### TEXT PROVIDED:
He is using a grand total of 2 wget processes.
True enough. (I had glossed over that part of the script.)
I stronly doubt that using Archive::Rar... is going to be a win
Agreed.
He can save mv processes by using xargs.
Most of his sed filters can be condensed.
This is where I'm doubtful -- maybe xargs can support something like what the OP's script is doing, but frankly I think a simple perl script could do it more cogently, and could replace all the sed filtering as well; again, one perl process working on a list of thousands of files will be a win over large numbers of mv and sed jobs, even if xargs is helping.
Unless a person is really expert at shell, sed, xargs, etc, while being really new to Perl, I'd think using Perl here would be fruitful and worth the time spent. And on taking the first step, it may be worthwhile to consider how Perl scripting could provide other optimizations that might be hard to acheive in shell scripting.
Update: I seem to be contradicting tilly's estimates about the overall impact of process management. I'll stick by that, based partly on the evidence in my "rename vs. mv" test, and on other experience I've had (on Solaris, as it happens), where I altered a perl script from doing something like this:
my @cksums;
my @files = `find $path -type f`; # apologies to etcshadow
chomp @files;
push @cksums, `cksum $_` for ( @files );
to doing something like this, which produces the same result:
my @cksums = `find $path -type f | xargs cksums`;
The difference was dramatic. In that case, a lot of the overhead was presumably due to starting lots of shell processes, each one running just one cksum, which probably makes it an "unfair" comparison. Still, it was dramatic.

### RECORDS SHOWN:
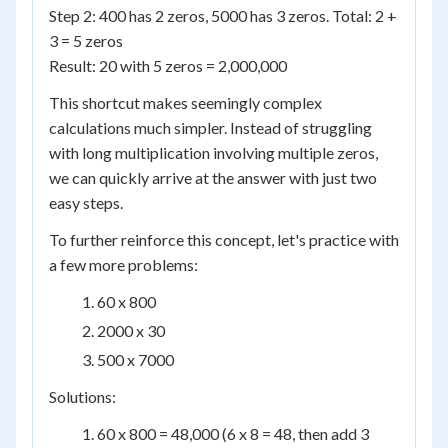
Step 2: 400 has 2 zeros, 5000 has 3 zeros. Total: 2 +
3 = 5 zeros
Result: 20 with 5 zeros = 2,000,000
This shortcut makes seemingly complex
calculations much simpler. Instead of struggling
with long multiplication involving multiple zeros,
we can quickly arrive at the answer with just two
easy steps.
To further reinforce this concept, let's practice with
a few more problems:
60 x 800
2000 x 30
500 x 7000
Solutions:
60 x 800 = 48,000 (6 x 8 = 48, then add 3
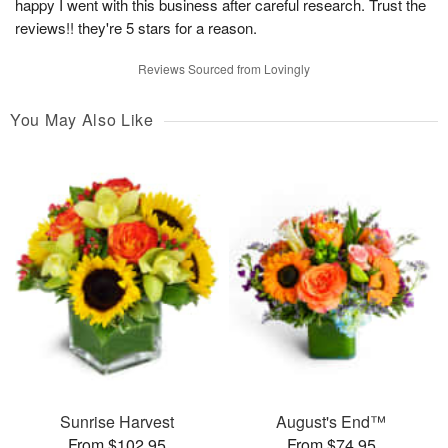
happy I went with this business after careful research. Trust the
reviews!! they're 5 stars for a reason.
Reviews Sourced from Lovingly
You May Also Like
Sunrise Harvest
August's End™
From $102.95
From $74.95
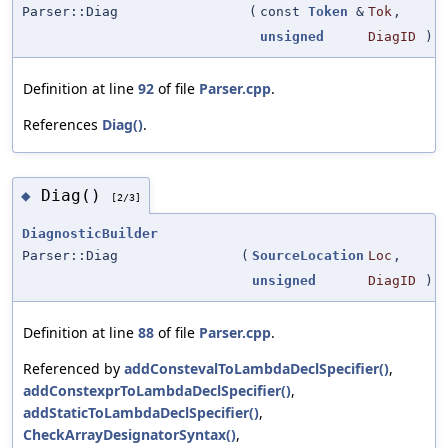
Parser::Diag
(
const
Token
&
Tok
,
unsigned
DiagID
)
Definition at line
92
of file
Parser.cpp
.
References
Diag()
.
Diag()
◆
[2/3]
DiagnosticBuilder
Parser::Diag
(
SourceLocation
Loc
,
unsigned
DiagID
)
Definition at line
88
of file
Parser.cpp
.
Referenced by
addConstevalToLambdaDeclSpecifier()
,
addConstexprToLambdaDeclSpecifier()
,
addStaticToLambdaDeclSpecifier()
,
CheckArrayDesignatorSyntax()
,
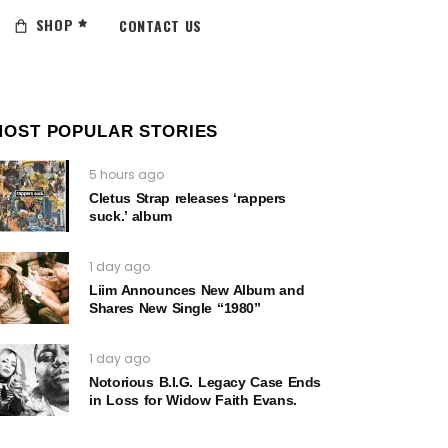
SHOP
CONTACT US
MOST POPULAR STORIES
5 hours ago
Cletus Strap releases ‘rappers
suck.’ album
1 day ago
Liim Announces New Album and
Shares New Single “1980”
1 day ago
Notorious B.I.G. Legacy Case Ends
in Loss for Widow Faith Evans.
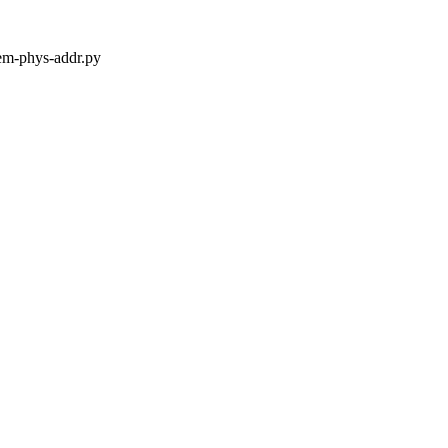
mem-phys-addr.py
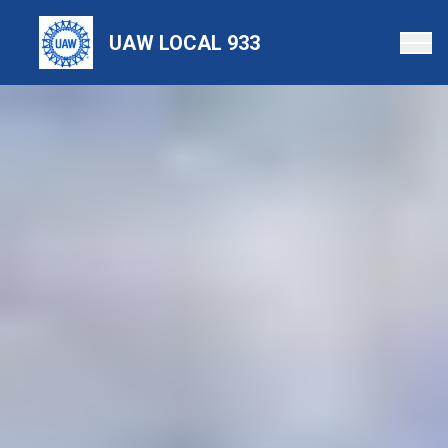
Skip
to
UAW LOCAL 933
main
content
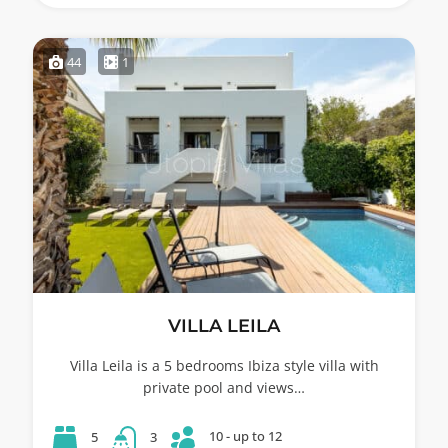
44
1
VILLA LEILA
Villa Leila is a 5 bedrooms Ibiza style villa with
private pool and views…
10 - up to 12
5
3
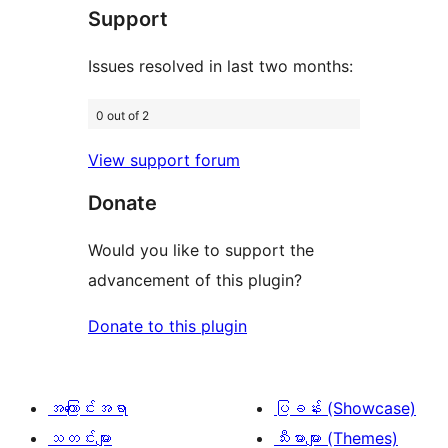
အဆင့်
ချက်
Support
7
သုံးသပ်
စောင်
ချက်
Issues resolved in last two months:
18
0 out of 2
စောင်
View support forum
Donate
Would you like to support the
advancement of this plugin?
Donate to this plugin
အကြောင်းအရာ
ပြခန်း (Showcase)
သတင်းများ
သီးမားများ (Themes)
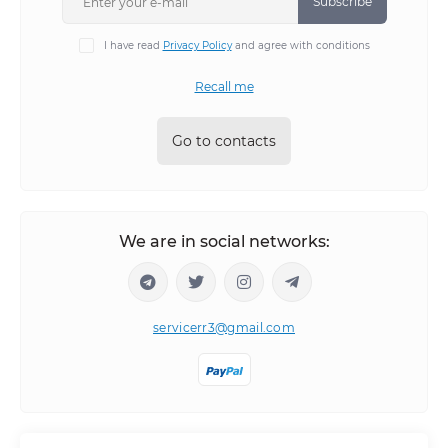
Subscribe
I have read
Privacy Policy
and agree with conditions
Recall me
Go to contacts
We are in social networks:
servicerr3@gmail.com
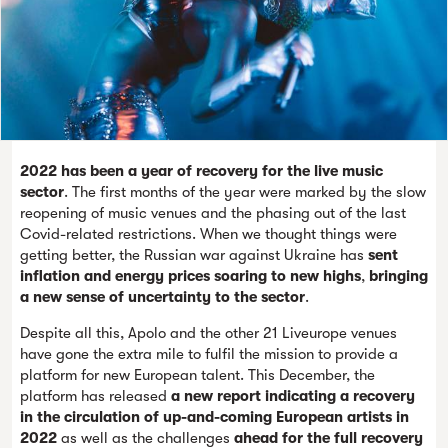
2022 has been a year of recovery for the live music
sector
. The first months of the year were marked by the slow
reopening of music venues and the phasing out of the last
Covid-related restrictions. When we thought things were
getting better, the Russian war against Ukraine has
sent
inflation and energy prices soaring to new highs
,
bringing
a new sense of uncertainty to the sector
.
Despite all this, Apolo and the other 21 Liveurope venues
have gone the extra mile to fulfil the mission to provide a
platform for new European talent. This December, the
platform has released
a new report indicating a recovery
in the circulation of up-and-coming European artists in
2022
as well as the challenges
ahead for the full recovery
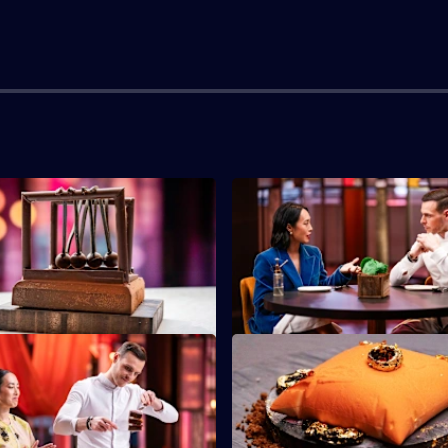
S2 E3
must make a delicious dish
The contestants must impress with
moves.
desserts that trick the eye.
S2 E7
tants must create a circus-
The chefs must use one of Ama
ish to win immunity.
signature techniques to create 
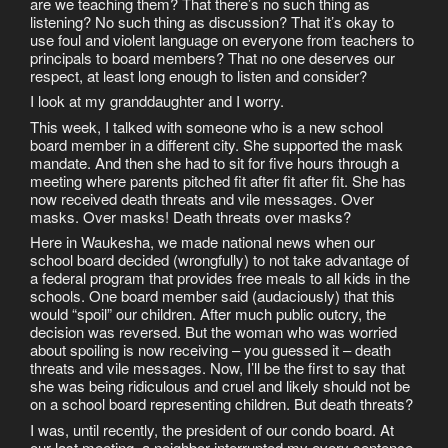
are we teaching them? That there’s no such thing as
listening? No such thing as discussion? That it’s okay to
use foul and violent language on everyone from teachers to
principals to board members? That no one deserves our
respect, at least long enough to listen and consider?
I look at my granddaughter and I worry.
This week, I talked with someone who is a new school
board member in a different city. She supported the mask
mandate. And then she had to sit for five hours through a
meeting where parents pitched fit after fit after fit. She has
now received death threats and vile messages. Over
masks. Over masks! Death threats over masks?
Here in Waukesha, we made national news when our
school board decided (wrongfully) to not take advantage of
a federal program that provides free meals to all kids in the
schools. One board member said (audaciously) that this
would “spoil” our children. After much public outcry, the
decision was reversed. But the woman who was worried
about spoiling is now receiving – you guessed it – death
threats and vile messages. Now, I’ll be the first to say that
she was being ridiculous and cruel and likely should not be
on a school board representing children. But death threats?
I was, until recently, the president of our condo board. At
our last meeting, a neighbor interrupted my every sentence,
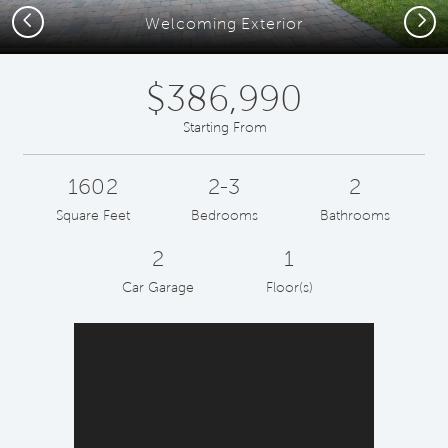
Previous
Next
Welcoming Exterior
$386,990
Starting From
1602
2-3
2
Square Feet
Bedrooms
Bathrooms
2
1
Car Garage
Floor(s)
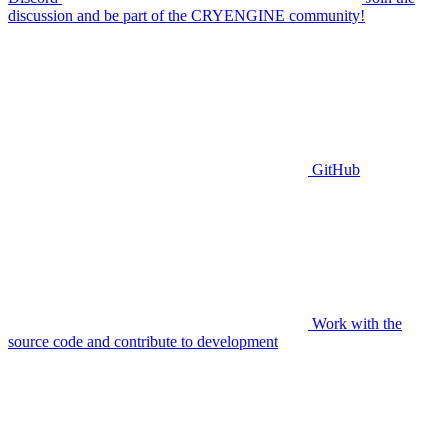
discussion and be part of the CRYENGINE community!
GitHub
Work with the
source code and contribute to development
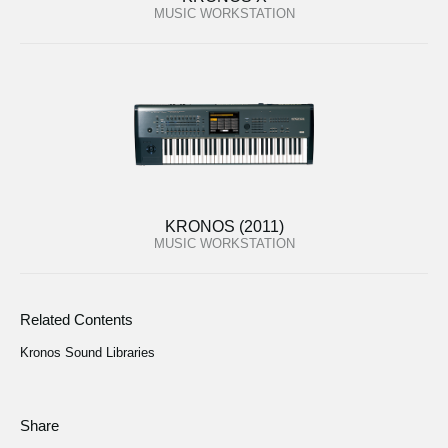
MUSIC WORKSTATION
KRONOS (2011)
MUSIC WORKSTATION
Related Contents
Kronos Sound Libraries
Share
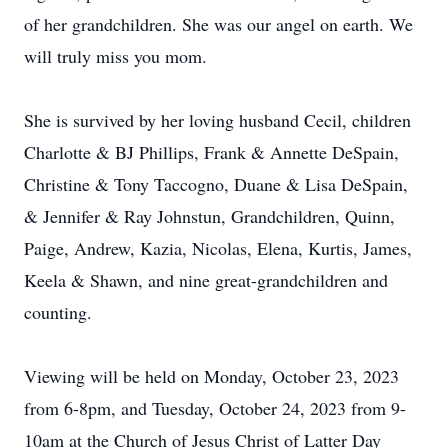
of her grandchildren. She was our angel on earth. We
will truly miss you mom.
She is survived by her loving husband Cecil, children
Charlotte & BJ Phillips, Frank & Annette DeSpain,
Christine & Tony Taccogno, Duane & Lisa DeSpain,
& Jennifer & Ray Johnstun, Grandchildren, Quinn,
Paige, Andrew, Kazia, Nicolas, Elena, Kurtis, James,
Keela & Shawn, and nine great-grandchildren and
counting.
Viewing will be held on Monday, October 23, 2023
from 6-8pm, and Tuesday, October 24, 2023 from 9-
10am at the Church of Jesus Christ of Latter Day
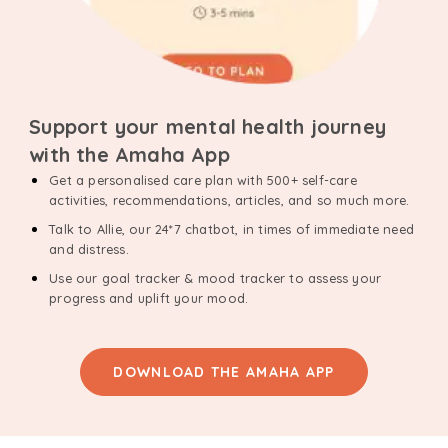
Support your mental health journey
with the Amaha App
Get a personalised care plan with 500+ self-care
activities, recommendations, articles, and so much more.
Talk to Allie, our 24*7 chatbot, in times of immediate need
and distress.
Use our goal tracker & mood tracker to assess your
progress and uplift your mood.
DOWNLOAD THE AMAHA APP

### INSTRUCTIONS:
[1] Answer these questions about the thread on Perl and shell processes:
(a) How many wget processes does the script use in total?
(b) What tool does the thread suggest for saving mv processes?
(c) On what system did the poster alter the Perl script that ran cksum?
[2] From the rows, extract the lines starting at the line that contains "2022 has been" and ending at the line that contains "signature techniques to create". Leave the pictures out.

### ANSWERS TO THE EXERCISES:
[1]
(a) Two.
(b) xargs.
(c) Solaris.

[2]
2022 has been a year of recovery for the live music
sector
. The first months of the year were marked by the slow
reopening of music venues and the phasing out of the last
Covid-related restrictions. When we thought things were
getting better, the Russian war against Ukraine has
sent
inflation and energy prices soaring to new highs
,
bringing
a new sense of uncertainty to the sector
.
Despite all this, Apolo and the other 21 Liveurope venues
have gone the extra mile to fulfil the mission to provide a
platform for new European talent. This December, the
platform has released
a new report indicating a recovery
in the circulation of up-and-coming European artists in
2022
as well as the challenges
ahead for the full recovery
S2 E3
must make a delicious dish
The contestants must impress with
moves.
desserts that trick the eye.
S2 E7
tants must create a circus-
The chefs must use one of Ama
ish to win immunity.
signature techniques to create 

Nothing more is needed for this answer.